-----Original Message----- From: Valdis.Kletnieks@vt.edu [mailto:Valdis.Kletnieks@vt.edu] Sent: Thursday, August 15, 2013 8:48 PM To: Jay Ashworth Cc: NANOG Subject: Re: WaPo writes about vulnerabilities in Supermicro IPMIs
On Thu, 15 Aug 2013 21:00:01 -0400, Jay Ashworth said:
Presumably, everyone else's are very religious as well.
Is anyone here stupid enough not to put the management interfaces behind a firewall/VPN?
In most cases, this requires plugging in two separate ethernet cables without wondering why you asked to be provisioned one IP address....
I would just like to point out that the Supermicro IPMI interface (on the built in IPMI cards in the X8*-F boards and greater) automatically proxy the IPMI interface with the ETH0 interface if a connection isn't present on the physical interface. So in certain circumstances (dhcpd on eth0, IPMI defaults to dhcp as well) you can be exposing the IPMI interface and not even know it.

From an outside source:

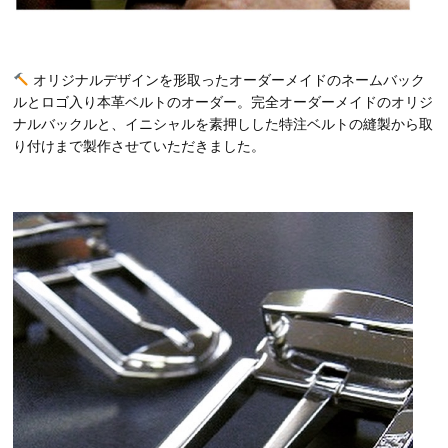
オリジナルデザインを形取ったオーダーメイドのネームバック
ルとロゴ入り本革ベルトのオーダー。完全オーダーメイドのオリジ
ナルバックルと、イニシャルを素押しした特注ベルトの縫製から取
り付けまで製作させていただきました。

The Supermicro IPMI has an incredibly poor security history (even in its relatively short life span). There were some initial versions of the IPMI SSHd that allowed a complete bypass of the SSHd auth mechanism on the IPMI interface. I believe that there was also a backdoor username and password combination in some of the earlier firmware revisions. Supermicro IPMI interfaces should be isolated at all costs, and many in the dedicated server hosting industry are well aware of this fact. There has been some in depth discussion about the security of these things for several years on a couple of forums (WHT).